== Requirement ==
Please render every line of the material below as a JSON list of strings, one string per line, with blank lines left out.

== Information supplied ==
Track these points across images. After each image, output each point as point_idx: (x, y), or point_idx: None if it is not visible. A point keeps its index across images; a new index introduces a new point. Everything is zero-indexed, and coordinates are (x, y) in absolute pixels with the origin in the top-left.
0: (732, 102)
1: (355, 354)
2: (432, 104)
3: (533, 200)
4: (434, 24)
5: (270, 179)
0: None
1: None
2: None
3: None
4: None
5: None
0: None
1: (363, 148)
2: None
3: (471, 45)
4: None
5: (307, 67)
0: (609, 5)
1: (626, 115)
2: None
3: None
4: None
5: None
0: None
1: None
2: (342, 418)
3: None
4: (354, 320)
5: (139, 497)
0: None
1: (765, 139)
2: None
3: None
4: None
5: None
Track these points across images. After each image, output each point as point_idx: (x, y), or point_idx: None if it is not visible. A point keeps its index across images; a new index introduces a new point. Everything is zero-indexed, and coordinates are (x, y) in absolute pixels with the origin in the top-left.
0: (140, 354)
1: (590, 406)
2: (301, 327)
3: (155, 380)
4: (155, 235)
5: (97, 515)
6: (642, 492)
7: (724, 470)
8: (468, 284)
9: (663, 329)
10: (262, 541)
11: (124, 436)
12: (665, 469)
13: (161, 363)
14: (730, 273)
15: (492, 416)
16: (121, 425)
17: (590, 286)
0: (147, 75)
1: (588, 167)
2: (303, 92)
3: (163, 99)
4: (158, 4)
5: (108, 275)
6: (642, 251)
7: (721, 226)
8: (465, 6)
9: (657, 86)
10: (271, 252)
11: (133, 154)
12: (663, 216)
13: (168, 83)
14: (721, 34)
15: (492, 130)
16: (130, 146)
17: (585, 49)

== Solution to this problem ==
[
  "Track these points across images. After each image, output each point as point_idx: (x, y), or point_idx: None if it is not visible. A point keeps its index across images; a new index introduces a new point. Everything is zero-indexed, and coordinates are (x, y) in absolute pixels with the origin in the top-left.",
  "0: (732, 102)",
  "1: (355, 354)",
  "2: (432, 104)",
  "3: (533, 200)",
  "4: (434, 24)",
  "5: (270, 179)",
  "0: None",
  "1: None",
  "2: None",
  "3: None",
  "4: None",
  "5: None",
  "0: None",
  "1: (363, 148)",
  "2: None",
  "3: (471, 45)",
  "4: None",
  "5: (307, 67)",
  "0: (609, 5)",
  "1: (626, 115)",
  "2: None",
  "3: None",
  "4: None",
  "5: None",
  "0: None",
  "1: None",
  "2: (342, 418)",
  "3: None",
  "4: (354, 320)",
  "5: (139, 497)",
  "0: None",
  "1: (765, 139)",
  "2: None",
  "3: None",
  "4: None",
  "5: None",
  "Track these points across images. After each image, output each point as point_idx: (x, y), or point_idx: None if it is not visible. A point keeps its index across images; a new index introduces a new point. Everything is zero-indexed, and coordinates are (x, y) in absolute pixels with the origin in the top-left.",
  "0: (140, 354)",
  "1: (590, 406)",
  "2: (301, 327)",
  "3: (155, 380)",
  "4: (155, 235)",
  "5: (97, 515)",
  "6: (642, 492)",
  "7: (724, 470)",
  "8: (468, 284)",
  "9: (663, 329)",
  "10: (262, 541)",
  "11: (124, 436)",
  "12: (665, 469)",
  "13: (161, 363)",
  "14: (730, 273)",
  "15: (492, 416)",
  "16: (121, 425)",
  "17: (590, 286)",
  "0: (147, 75)",
  "1: (588, 167)",
  "2: (303, 92)",
  "3: (163, 99)",
  "4: (158, 4)",
  "5: (108, 275)",
  "6: (642, 251)",
  "7: (721, 226)",
  "8: (465, 6)",
  "9: (657, 86)",
  "10: (271, 252)",
  "11: (133, 154)",
  "12: (663, 216)",
  "13: (168, 83)",
  "14: (721, 34)",
  "15: (492, 130)",
  "16: (130, 146)",
  "17: (585, 49)"
]